It's a brave new world for Decemberists fans. The release of their new album, The Crane Wife, marks the group's shift to Capitol Records from indie Kill Rock Stars. Violinist and co-singer Petra Haden has left the group, and singer/songwriter Colin Meloy now finds inspiration from an ancient Japanese folk-tale. But if you're worried that The Crane Wife spells the end of the Decemberists as you know it, well, don't be.

The group's trademark menagerie of rollicking folk epics and somber organ-driven ballads has not been compromised by their new corporate ownership. Solo-artist Laura Veirs's appearance on "Yankee Bayonet (I Will Be Home Then)," a typical Haden duet, proves her a worthy sparring partner for Meloy. And Meloy has packed his lyrical rucksack with all the usual Decemberists suspects: swashbucklers, thieves, soldiers' ghosts and lovers lost at sea.

The Crane Wife does, however, show signs of newfound maturity. Opener "The Crane Wife Pt. 3" pairs a melancholy acoustic chord progression with a steady battlefield drumline and hectic violin. The sensory tug-of-war is fit for the song's tale of temptation and loss, spinning a dramatic tale familiar to the Decemberists canon without the usual histrionics. The group has learned to clench their musical fists without simply squeezing their accordians louder and faster. Lyrically, Meloy has curbed his grandiloquence as well, with a stronger emphasis on the poetic than the theatrical. On "The Crane Wife, Pts. 1 & 2," the 11-minute companion to the opener, he sings "Sound the keening bell/And see it's painted red/Soft as fontanelle/The feathers in the tread." And the group's long-overdue sound variation - namely the 12-minute Floydian prog-rock opera "The Island: Come and See/ The Landlord's Daughter /You'll Not Feel The Drowning" - leads them to promising new terrority.

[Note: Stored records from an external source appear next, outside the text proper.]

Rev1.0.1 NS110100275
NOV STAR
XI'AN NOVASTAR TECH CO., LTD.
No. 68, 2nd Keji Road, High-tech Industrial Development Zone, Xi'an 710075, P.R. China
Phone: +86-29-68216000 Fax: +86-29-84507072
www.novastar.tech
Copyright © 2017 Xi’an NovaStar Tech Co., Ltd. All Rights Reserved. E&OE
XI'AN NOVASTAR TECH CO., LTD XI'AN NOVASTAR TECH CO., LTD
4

But despite trying several new shoes that fit nicely, The Crane Wife is marred by exhausted patches. "When The War Came" and "Shankill Butchers," which dissolve into flat chorus chanting, give the impression that Meloy doesn't have the wind to fill all of the balloons in his parade. With two tracks over 11 minutes, maybe he's just blowing them too big.